Daimler has also acknowledged that the shortage of semiconductor components is affecting global deliveries, and expects the issues to continue to impact sales in the next two quarters. Volkswagen, for its part, anticipates that the bottleneck in semiconductors will affect the company in the second half of 2021.

Circumstances specific to the automotive industry mean that the sector has been particularly hardly hit, but economists forecast that the shortage is set to expand to many more products – and not only in transport.

"Transport equipment today, whether it is trains, cars, planes, or defense and security equipment, includes very technical software that requires semiconductors," says Vistesen. "In that respect, all kinds of high-end, high-value added manufacturing equipment could be hit by this, especially in the transport sector but also increasingly in industries like medical equipment."

And in consumer electronics, manufacturers are also preparing for delays in the production of items ranging from smart home equipment to basic household appliances like microwaves and refrigerators.
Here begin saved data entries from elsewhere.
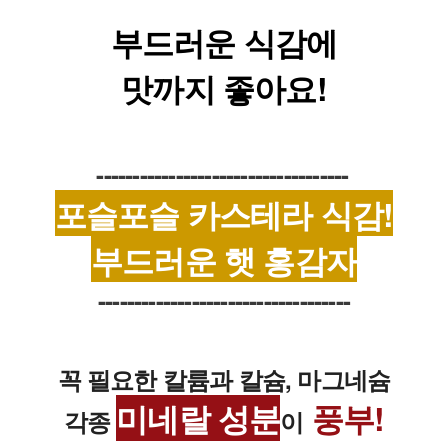
부드러운 식감
에
맛
까지 좋아요!
-----------------------------------
포슬포슬 카스테라 식감!
부드러운 햇 홍감자
-----------------------------------
꼭 필요한 칼륨과 칼슘, 마그네슘
미네랄 성분
풍부!
각종
이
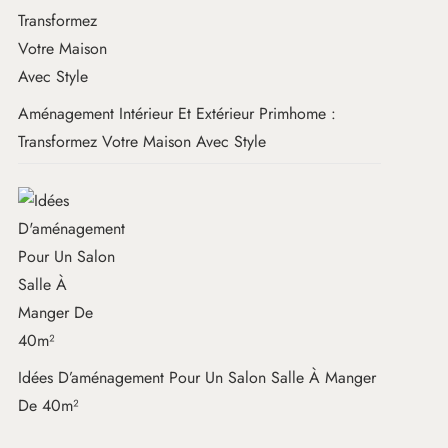
Aménagement Intérieur Et Extérieur Primhome :
Transformez Votre Maison Avec Style
Idées D’aménagement Pour Un Salon Salle À Manger
De 40m²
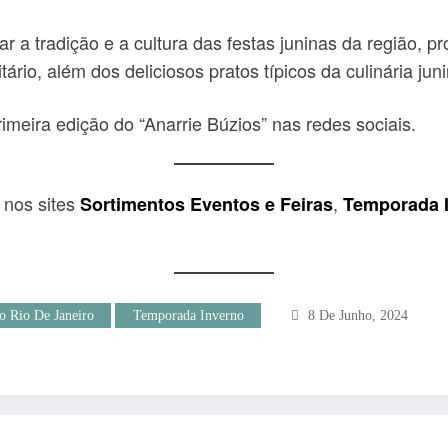
tar a tradição e a cultura das festas juninas da região, 
ário, além dos deliciosos pratos típicos da culinária jun
rimeira edição do “Anarrie Búzios” nas redes sociais.
” nos sites
,
Sortimentos Eventos e Feiras
Temporada 
o Rio De Janeiro
Temporada Inverno
8 De Junho, 2024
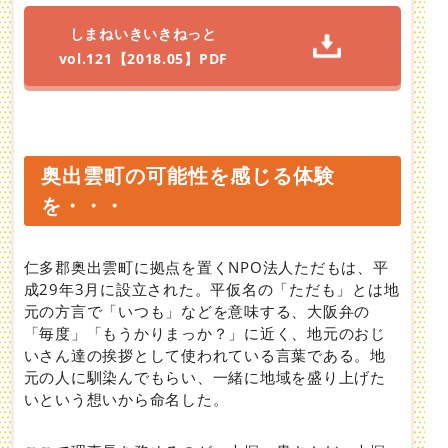
しまねいきいきねっと
vol.121【2018.05】PDF
奥出雲町の可能性を感じる体験
を・・・
仁多郡奥出雲町に拠点を置くNPO法人ただもは、平
成29年3月に設立された。平仮名の「ただも」とは地
元の方言で「いつも」などを意味する、大阪弁の
「毎度」「もうかりまっか？」に近く、地元のおじ
いさん達の挨拶として使われている言葉である。地
元の人に馴染んでもらい、一緒に地域を盛り上げた
いという想いから命名した。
It is hard to tell when the supply of semiconductors will be sufficient to meet demand again. Vistesen expects the shortage to continue throughout the next two quarters, and some experts even believe that the crisis won't subside before well into 2022.

Ramping up the production of semiconductors seems to be the most obvious solution, and major chip manufacturers are already investing to expand their capacity. Governments, too, are making pledges to increase the supply of components, with the Biden administration, for instance, committing a hefty $52 billion to boost chip making.

Despite those huge investments, chucking money at the semiconductor manufacturing industry is unlikely to resolve the immediate problem anytime soon. Building chip factories is a complex, time-consuming task – and new builds shouldn't be expected to start producing at least for the next two years.

"You can't snap your fingers and increase manufacturing," says Vistesen. "We have to assume it will be harder than we expect and it will take longer."

And as buying semiconductors gets ever-harder, Vistesen expects that companies will start hoarding the precious components to secure their supply chain. This could create a vicious circle in which access to chips is even more constrained, and although the trend, for now, is mostly anecdotal, the economist anticipates that it could aggravate the issue even further. For the automotive industry, therefore, the next few months are set to become even more challenging.